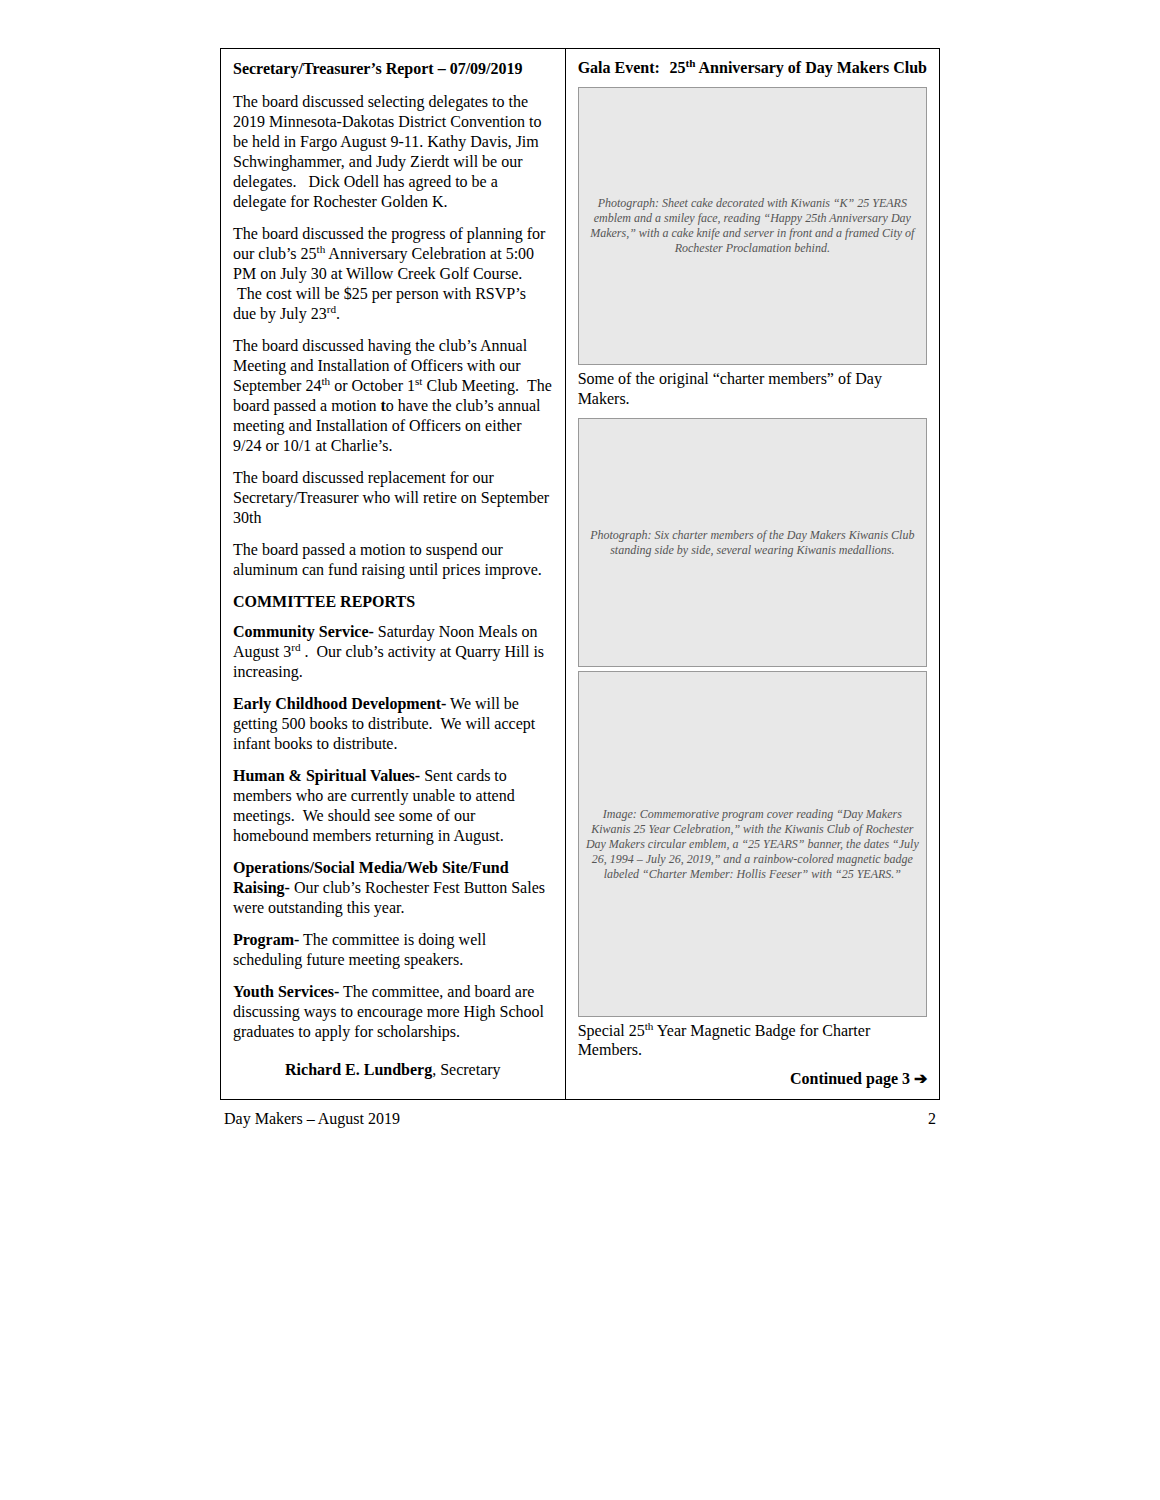Secretary/Treasurer’s Report – 07/09/2019
The board discussed selecting delegates to the 2019 Minnesota-Dakotas District Convention to be held in Fargo August 9-11. Kathy Davis, Jim Schwinghammer, and Judy Zierdt will be our delegates. Dick Odell has agreed to be a delegate for Rochester Golden K.
The board discussed the progress of planning for our club’s 25th Anniversary Celebration at 5:00 PM on July 30 at Willow Creek Golf Course. The cost will be $25 per person with RSVP’s due by July 23rd.
The board discussed having the club’s Annual Meeting and Installation of Officers with our September 24th or October 1st Club Meeting. The board passed a motion to have the club’s annual meeting and Installation of Officers on either 9/24 or 10/1 at Charlie’s.
The board discussed replacement for our Secretary/Treasurer who will retire on September 30th
The board passed a motion to suspend our aluminum can fund raising until prices improve.
COMMITTEE REPORTS
Community Service- Saturday Noon Meals on August 3rd . Our club’s activity at Quarry Hill is increasing.
Early Childhood Development- We will be getting 500 books to distribute. We will accept infant books to distribute.
Human & Spiritual Values- Sent cards to members who are currently unable to attend meetings. We should see some of our homebound members returning in August.
Operations/Social Media/Web Site/Fund Raising- Our club’s Rochester Fest Button Sales were outstanding this year.
Program- The committee is doing well scheduling future meeting speakers.
Youth Services- The committee, and board are discussing ways to encourage more High School graduates to apply for scholarships.
Richard E. Lundberg, Secretary
Gala Event: 25th Anniversary of Day Makers Club
Photograph: Sheet cake decorated with Kiwanis “K” 25 YEARS emblem and a smiley face, reading “Happy 25th Anniversary Day Makers,” with a cake knife and server in front and a framed City of Rochester Proclamation behind.
Some of the original “charter members” of Day Makers.
Photograph: Six charter members of the Day Makers Kiwanis Club standing side by side, several wearing Kiwanis medallions.
Image: Commemorative program cover reading “Day Makers Kiwanis 25 Year Celebration,” with the Kiwanis Club of Rochester Day Makers circular emblem, a “25 YEARS” banner, the dates “July 26, 1994 – July 26, 2019,” and a rainbow-colored magnetic badge labeled “Charter Member: Hollis Feeser” with “25 YEARS.”
Special 25th Year Magnetic Badge for Charter Members.
Continued page 3 ➔
Day Makers – August 2019 2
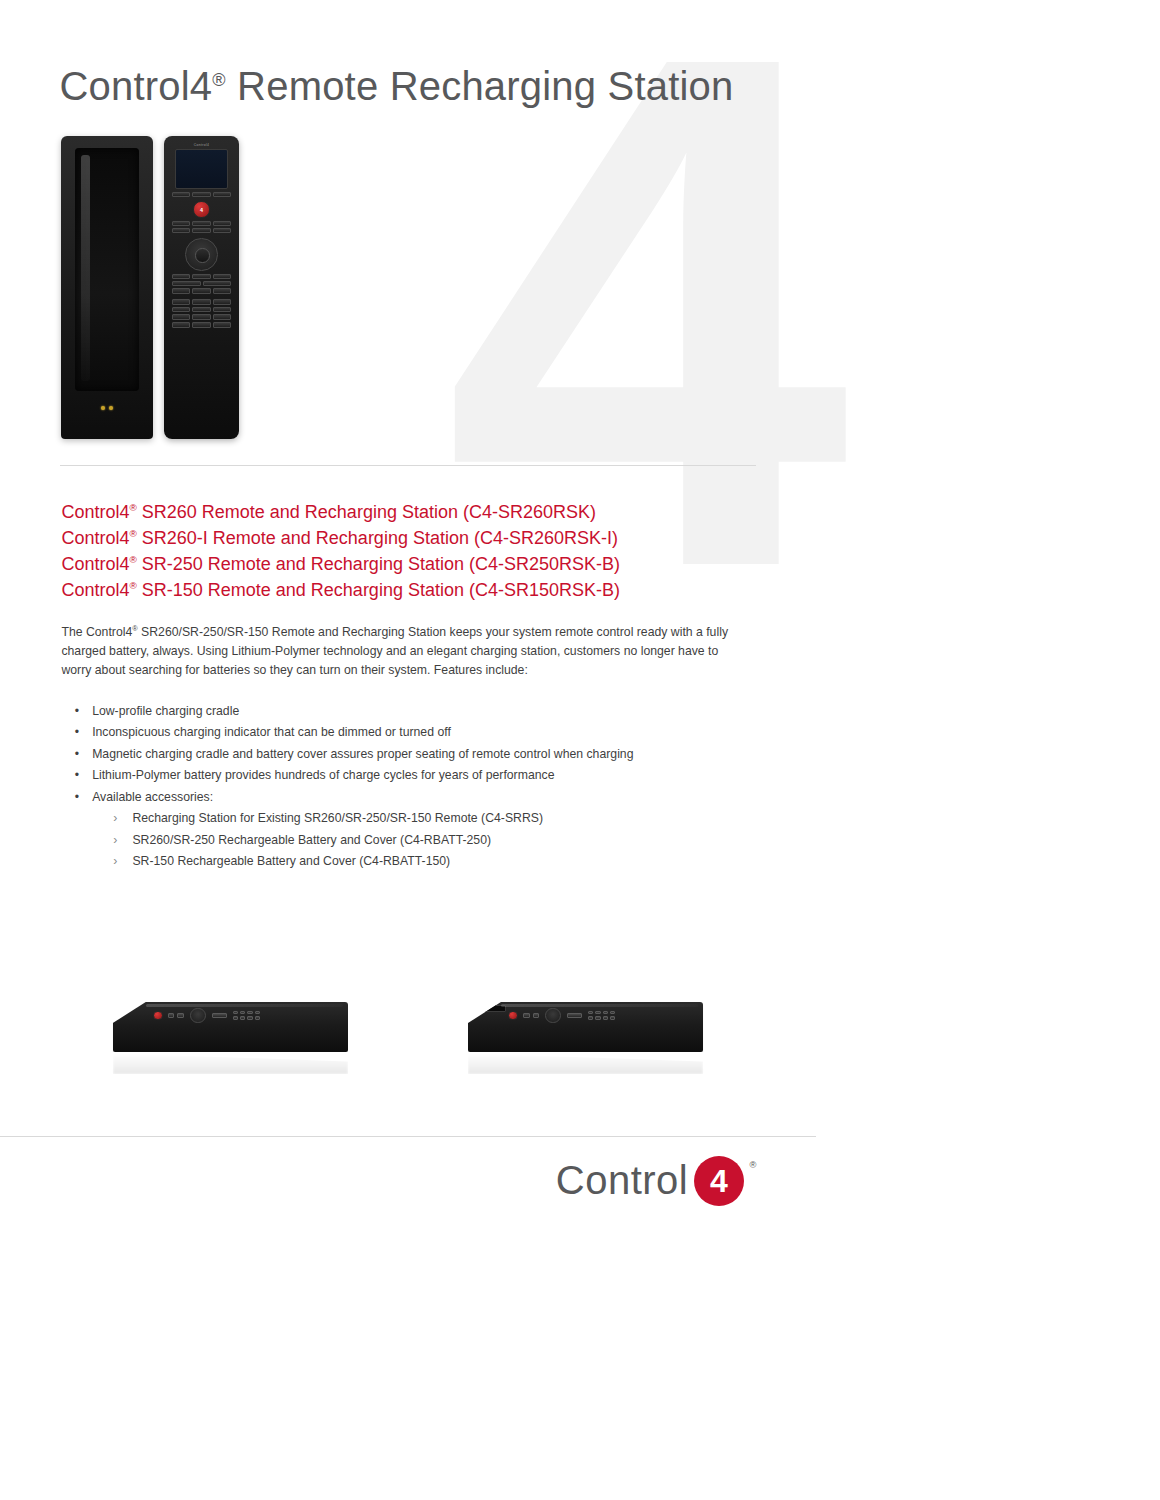4
Control4® Remote Recharging Station
Control4
Control4® SR260 Remote and Recharging Station (C4-SR260RSK)
Control4® SR260-I Remote and Recharging Station (C4-SR260RSK-I)
Control4® SR-250 Remote and Recharging Station (C4-SR250RSK-B)
Control4® SR-150 Remote and Recharging Station (C4-SR150RSK-B)
The Control4® SR260/SR-250/SR-150 Remote and Recharging Station keeps your system remote control ready with a fully charged battery, always. Using Lithium-Polymer technology and an elegant charging station, customers no longer have to worry about searching for batteries so they can turn on their system. Features include:
Low-profile charging cradle
Inconspicuous charging indicator that can be dimmed or turned off
Magnetic charging cradle and battery cover assures proper seating of remote control when charging
Lithium-Polymer battery provides hundreds of charge cycles for years of performance
Available accessories:
Recharging Station for Existing SR260/SR-250/SR-150 Remote (C4-SRRS)
SR260/SR-250 Rechargeable Battery and Cover (C4-RBATT-250)
SR-150 Rechargeable Battery and Cover (C4-RBATT-150)
Control 4 ®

* * *

* YOUR INSTRUCTIONS: Skip the pictures. Restate exactly the lines from the start of the entries through the line containing "The board discussed selecting", both ends included.

* RESULT BELOW:
Secretary/Treasurer’s Report – 07/09/2019
The board discussed selecting delegates to the 2019 Minnesota-Dakotas District Convention to be held in Fargo August 9-11. Kathy Davis, Jim Schwinghammer, and Judy Zierdt will be our delegates. Dick Odell has agreed to be a delegate for Rochester Golden K.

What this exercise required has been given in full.